Even if two companies are competitors, Section 8 would not apply if a de minimis safe harbor exception applies. Competing companies may qualify for a de minimis safe harbor exception to Section 8 liability if the competitive sales, meaning “the gross revenues for all products and services sold by one corporation in competition with the other,” in the last completed fiscal year are:

  • Of either corporation, less than $4,103,400 (adjusted annually for inflation).
  • Of either corporation, less than two percent of that entity’s total sales.
  • Of each corporation, less than four percent of that entity’s total sales.
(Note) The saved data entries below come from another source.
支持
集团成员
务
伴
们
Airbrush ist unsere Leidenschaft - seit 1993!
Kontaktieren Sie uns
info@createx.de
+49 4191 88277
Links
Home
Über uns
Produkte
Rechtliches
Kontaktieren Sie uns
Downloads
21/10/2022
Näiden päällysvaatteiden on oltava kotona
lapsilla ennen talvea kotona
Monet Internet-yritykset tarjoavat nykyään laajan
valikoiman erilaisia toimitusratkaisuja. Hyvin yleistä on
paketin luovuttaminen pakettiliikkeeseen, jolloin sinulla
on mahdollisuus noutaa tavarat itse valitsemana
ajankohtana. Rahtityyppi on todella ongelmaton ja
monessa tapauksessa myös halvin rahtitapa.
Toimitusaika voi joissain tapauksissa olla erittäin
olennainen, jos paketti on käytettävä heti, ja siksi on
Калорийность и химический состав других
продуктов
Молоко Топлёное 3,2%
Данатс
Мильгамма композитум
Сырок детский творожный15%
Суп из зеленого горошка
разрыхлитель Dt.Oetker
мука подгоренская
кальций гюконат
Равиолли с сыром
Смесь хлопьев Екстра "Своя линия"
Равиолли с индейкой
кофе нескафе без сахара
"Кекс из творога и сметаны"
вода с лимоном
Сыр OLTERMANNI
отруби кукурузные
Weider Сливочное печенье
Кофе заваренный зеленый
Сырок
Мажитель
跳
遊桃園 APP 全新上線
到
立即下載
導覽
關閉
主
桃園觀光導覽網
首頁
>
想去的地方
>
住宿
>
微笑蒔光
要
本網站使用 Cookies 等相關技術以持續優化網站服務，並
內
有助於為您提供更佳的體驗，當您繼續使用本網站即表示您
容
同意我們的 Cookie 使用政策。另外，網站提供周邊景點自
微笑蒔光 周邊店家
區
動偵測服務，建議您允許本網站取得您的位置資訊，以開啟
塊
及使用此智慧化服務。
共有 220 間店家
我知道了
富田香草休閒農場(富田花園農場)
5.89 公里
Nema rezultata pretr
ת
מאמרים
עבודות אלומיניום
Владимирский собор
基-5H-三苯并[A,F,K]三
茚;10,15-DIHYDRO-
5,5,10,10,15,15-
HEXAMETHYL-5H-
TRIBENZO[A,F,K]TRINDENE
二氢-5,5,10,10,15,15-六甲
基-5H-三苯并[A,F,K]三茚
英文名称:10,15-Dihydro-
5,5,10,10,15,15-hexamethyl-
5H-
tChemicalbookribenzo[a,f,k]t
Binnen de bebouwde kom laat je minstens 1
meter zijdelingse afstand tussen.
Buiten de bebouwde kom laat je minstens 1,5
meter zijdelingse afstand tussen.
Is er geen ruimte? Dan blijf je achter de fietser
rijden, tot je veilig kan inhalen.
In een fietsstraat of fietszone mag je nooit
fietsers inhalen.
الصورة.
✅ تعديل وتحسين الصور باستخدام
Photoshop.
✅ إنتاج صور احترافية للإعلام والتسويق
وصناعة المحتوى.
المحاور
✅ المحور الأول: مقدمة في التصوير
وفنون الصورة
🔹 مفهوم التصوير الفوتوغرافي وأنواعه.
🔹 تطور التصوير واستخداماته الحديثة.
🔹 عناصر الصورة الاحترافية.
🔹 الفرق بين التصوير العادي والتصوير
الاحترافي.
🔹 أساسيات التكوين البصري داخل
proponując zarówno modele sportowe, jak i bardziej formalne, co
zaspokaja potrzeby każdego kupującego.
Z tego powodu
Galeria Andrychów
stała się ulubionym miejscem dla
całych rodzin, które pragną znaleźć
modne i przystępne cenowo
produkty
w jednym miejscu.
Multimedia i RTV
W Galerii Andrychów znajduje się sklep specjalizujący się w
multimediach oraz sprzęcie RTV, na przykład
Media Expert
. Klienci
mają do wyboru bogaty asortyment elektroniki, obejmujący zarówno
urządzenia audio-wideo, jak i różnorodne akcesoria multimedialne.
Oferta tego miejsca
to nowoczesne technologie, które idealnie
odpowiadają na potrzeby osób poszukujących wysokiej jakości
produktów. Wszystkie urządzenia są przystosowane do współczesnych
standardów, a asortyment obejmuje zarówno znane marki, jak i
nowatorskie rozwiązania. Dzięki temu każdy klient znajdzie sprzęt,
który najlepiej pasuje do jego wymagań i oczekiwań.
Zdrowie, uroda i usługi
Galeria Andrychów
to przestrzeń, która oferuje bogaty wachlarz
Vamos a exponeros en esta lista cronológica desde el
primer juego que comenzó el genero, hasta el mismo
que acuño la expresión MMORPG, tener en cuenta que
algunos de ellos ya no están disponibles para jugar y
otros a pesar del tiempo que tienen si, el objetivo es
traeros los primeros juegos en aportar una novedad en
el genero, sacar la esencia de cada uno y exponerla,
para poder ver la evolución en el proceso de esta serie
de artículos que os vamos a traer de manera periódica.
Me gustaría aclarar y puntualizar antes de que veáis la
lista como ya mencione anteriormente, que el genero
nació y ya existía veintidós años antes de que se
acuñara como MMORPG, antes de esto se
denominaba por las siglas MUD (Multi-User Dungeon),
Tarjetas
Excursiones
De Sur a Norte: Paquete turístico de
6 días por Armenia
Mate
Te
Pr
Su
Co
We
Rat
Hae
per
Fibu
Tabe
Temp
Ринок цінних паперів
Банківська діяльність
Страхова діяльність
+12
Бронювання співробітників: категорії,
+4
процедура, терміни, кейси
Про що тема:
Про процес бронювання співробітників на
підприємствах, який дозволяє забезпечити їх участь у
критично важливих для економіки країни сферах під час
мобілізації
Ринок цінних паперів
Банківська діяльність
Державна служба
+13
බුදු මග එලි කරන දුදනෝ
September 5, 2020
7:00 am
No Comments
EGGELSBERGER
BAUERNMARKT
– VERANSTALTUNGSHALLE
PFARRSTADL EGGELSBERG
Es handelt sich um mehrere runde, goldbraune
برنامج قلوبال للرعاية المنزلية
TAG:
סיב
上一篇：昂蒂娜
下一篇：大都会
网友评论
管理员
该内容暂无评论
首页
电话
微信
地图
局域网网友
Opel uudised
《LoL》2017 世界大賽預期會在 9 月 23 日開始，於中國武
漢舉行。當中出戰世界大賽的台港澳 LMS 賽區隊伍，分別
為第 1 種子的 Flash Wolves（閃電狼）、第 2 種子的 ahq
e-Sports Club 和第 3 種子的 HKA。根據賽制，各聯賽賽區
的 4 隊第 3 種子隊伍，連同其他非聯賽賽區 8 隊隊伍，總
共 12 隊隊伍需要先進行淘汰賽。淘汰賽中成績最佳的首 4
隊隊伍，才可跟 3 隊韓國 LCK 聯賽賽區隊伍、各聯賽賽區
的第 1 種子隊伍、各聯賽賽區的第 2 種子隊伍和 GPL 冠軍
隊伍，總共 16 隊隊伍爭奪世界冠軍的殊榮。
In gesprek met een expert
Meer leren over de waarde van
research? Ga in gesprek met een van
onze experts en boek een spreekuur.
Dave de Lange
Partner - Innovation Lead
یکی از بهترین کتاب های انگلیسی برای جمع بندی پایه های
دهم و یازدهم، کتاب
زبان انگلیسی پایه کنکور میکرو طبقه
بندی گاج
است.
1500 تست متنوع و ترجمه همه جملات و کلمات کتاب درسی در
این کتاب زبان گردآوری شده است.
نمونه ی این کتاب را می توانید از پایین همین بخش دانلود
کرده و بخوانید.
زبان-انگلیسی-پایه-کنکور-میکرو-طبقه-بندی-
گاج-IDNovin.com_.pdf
If none of these safe harbors apply and the companies are competitors in a relevant antitrust market, the interlock is illegal per se, meaning it is prohibited regardless of whether the interlock has actually harmed competition. The general fix for such a violation is for a person to resign from the board of one of the companies that created the alleged interlock, as was done here. Persons on potentially competing boards and the companies involved, however, also could be subject to allegations of improper exchange of competitively sensitive information, which could contribute to allegations of violating Section 1 of the Sherman Act, which could have significantly greater consequences.

DISCLAIMER: Because of the generality of this update, the information provided herein may not be applicable in all situations and should not be acted upon without specific legal advice based on particular situations.